| Tugas 1 |
Terjemahkan kalimat dari teks sumber ini ke dalam bahasa Inggris: "Menjadi spiritual berarti memiliki ikatan yang lebih kepada hal yang bersifat kerohanian atau kejiwaan dibandingkan hal yang bersifat fisik atau material."
| Tugas 2 |
Lanjutkan teks sumber tentang spiritualisme dan hidup sufi dalam Islam, dimulai setelah kalimat terakhir yang ditampilkan.

| Teks sumber |

Kisah lain yang juga masih dari khalifah Umar bin Khattab tentang pemahaman Islam secara kontekstual adalah dalam pembagian harta rampasan perang. Pada zaman Nabi sebagaimana yang tertera dalam Al-Qur’an bahwa 4/5 dari ghanimah[25] yang berarti 80% dibagikan kepada pasukan yang mengikuti peperangan sedangkan 20% nya untuk fakir miskin. Pada zaman Khalifah Umar justru dibalik, 20% dibagikan kepada pasukan perang sedangkan 80% disimpan sebagai khas Negara yang nantinya akan dibagikan kepada fakir miskin. Ketika ditanya perihal ini beliau menjawab “dulu pasukan perang menyediakan peralatan perangnya sendiri namun sekarang negaralah yang memfasilitasi”. Dari sini dapat disimpulkan bahwa teks dalam kitab suci Islam bisa dipahami secara tekstual berdasarkan kebutuhan masyarakat yang dinamis dan hal ini dipengaruhi ruang dan waktu karena inti dari pada ajaran Islam adalah untuk kemaslahatan umat.

3.      Spiritualisme
Spiritualisme adalah cara lain dalam memahami agama yang lebih menekankan pada  sikap batiniah, yang untuk mencapainya meniscayakan keikutsertaan dalam kelompok-kelompok eksklusif spiritual-mistik, tasawuf atau tarekat. Paham spiritualisme ini cenderung tidak politis sehingga tidak heran jika kelompok atau paham ini jarang sekali muncul ke permukaan, kecuali kelompok paham ini keluar atau menyimpang dari paham keagamaan mainstream yang berlaku.[26]
Kemunculan kelompok paham spiritualisme ini didorong oleh ketidakpuasan mereka pada paham-paham yang ada, substansialisme dan formalisme/legalisme, yang mereka pandang tidak mampu lagi memfasilitasi perjalanan keagamaan mereka seperti kisah Al-Ghazali[27] yang tidak menemukan kepuasan dalam beragama selain dalam ranah spiritualisme.[28] Spiritualisme merupakan Akar dan Substansi Agama sebab dalam pandangan beberapa teori sejarah agama-agama, spritualisme ditempatkan sebagai akar dari setiap agama. Teori tersebut melihat agama sebagai wujud dari kesadaran manusia akan adanya spirit dalam kehidupaan manusia, bahkan dalam mekanisme alam raya.[29]
Spiritualisme sendiri lahir karena perubahan sosial dalam kehidupan. Karena perbedaan sosial dan daya pikir, nilai-nilai agama akan luntur dengan sendirinya. Nilai-nilai agama yang luntur dipercepat dengan adanya budaya asing yang masuk ke dalam kehidupan sehari-hari. Dalam Islam sendiri terdapat spiritualisme yang terkenal, yaitu sufisme. Paham ini telah ada pada zaman Nabi Muhammad saw hingga sekarang ini. Pertama kali spiritualisme muncul bertujuan untuk menciptakan kehidupan yang seimbang.[30]
Menjadi spiritual berarti memiliki ikatan yang lebih kepada hal yang bersifat kerohanian atau kejiwaan dibandingkan hal yang bersifat fisik atau material. Spiritualitas merupakan kebangkitan atau pencerahan diri dalam mencapai tujuan dan makna hidup. Spiritualitas merupakan bagian esensial dari keseluruhan kesehatan dan kesejahteraan seseorang.[31] Munculnya hidup sufi dipengaruhi oleh beberapa faktor diantaranya, respon terhadap meningkatnya formalisme.[32]
Menurut salah seorang orientalis bernama Louis Massignon, hidup sufi bukanlah sesuatu yang baru dalam Islam karena hal tersebut telah ada sejak zaman Nabi Muhammad yang kemudian beliau praktikkan secara langsung dalam kehidupannya sehari-hari. Hidup sufi berarti meninggalkan kesenangan dunia namun tetap melakukan hal-hal yang mesti dilakukaknnya sebagai khalifah di bumi. Nabi adalah seorang sufi yang hidupnya penuh dengan kesederhanaan dan selalu beribadah mendekatkan diri kepada Allah. Salah satu ibadah yang tidak pernah ditinggalkannya adalah qiyamul lail[33] yang waktunya disepertiga malam terakhir saat semua hamba Allah sedang terlelap, itu artinya ibadah hamba kepada Tuhannya tidak ada hubungannya dengan manusia.

| Data tercatat |
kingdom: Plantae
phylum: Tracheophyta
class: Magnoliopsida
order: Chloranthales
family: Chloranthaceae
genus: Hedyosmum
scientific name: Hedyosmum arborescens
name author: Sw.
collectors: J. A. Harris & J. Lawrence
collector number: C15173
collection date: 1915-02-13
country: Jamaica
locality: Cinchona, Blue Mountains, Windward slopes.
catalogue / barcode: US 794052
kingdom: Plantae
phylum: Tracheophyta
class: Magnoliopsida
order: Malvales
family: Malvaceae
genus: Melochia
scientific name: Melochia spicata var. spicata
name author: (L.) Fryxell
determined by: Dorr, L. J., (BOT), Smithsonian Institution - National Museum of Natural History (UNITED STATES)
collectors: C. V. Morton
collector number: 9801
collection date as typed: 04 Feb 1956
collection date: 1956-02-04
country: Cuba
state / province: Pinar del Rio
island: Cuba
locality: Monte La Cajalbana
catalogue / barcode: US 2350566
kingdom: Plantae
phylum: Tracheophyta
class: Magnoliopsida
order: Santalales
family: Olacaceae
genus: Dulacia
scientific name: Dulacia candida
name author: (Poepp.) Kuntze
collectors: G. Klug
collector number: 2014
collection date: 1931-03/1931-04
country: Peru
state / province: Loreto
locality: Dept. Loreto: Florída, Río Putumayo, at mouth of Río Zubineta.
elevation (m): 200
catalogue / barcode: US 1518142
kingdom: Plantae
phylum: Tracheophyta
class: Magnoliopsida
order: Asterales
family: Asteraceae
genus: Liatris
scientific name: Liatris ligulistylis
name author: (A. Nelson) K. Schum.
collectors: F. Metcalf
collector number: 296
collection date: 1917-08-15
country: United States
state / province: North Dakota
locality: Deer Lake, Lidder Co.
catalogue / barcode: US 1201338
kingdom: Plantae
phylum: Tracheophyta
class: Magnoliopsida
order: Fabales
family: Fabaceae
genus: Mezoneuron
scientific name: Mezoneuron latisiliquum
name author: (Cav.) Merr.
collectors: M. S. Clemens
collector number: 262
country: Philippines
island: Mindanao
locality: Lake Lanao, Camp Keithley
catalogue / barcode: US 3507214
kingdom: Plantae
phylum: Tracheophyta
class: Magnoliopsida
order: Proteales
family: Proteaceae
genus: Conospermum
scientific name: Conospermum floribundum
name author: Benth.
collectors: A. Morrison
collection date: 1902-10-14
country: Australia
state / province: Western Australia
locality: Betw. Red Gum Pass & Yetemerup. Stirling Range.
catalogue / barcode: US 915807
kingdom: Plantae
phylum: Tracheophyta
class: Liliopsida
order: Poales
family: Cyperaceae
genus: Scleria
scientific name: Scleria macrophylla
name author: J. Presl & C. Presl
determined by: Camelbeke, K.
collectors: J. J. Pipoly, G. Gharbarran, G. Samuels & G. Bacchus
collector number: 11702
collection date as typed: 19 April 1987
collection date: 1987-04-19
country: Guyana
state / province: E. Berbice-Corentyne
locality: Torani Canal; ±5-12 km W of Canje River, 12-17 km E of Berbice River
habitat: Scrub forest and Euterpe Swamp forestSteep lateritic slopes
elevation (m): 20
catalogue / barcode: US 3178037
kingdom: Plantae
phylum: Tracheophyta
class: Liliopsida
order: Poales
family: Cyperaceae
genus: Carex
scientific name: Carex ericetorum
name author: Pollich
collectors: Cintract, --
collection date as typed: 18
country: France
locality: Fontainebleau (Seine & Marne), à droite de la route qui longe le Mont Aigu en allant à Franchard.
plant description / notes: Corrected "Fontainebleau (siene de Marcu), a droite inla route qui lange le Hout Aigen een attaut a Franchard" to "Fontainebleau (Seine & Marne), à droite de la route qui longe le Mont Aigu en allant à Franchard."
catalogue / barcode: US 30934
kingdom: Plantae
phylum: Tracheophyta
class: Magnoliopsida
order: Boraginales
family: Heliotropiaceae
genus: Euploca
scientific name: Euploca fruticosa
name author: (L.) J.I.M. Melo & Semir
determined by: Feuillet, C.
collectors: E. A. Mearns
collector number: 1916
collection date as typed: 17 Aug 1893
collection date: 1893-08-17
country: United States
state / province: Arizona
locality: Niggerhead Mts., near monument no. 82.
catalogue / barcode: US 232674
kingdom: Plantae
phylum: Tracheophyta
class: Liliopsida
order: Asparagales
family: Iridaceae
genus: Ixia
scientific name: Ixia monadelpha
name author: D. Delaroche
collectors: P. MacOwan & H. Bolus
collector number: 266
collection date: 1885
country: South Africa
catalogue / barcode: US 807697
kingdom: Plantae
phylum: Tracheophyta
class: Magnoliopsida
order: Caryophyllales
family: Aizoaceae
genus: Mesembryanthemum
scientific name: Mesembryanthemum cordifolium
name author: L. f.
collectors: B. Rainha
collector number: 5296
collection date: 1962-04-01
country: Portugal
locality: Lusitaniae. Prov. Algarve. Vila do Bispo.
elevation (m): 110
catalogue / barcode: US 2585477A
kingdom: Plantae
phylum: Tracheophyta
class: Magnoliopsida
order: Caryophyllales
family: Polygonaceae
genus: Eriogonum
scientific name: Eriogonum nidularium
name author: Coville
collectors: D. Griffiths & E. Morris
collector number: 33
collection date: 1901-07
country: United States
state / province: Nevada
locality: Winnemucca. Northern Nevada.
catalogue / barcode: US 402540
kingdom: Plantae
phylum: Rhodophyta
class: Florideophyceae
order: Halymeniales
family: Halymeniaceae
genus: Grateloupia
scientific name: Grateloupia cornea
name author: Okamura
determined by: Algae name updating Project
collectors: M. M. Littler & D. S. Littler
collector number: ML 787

| Jawaban yang benar 1 |
Being spiritual means having a stronger attachment to things of a spiritual or psychological nature than to things of a physical or material nature.

| Jawaban yang benar 2 |
Salah satu contoh hidup sufi yang kita jumpai di masyarakat adalah seorang yang pernah melakukan sholat dzuhur selama dua hari hingga empat hari berturut-turut tanpa jeda. Dia memahami sholat sebagai sujud kepada sang khaliq yang berarti selama 24 jam. Sebagian orang akan bertanya kapankah dia akan melaksanakan sholat ashar, maghrib dan sebagainya? Maka mereka menjawab, dzuhur, ashar, maghrib, isya’ dan shubuh adalah nama waktu sholat dan jumlah roka’at yang terbatas hanya perwakilan dari sholat yang harus didirikan setiap harinya.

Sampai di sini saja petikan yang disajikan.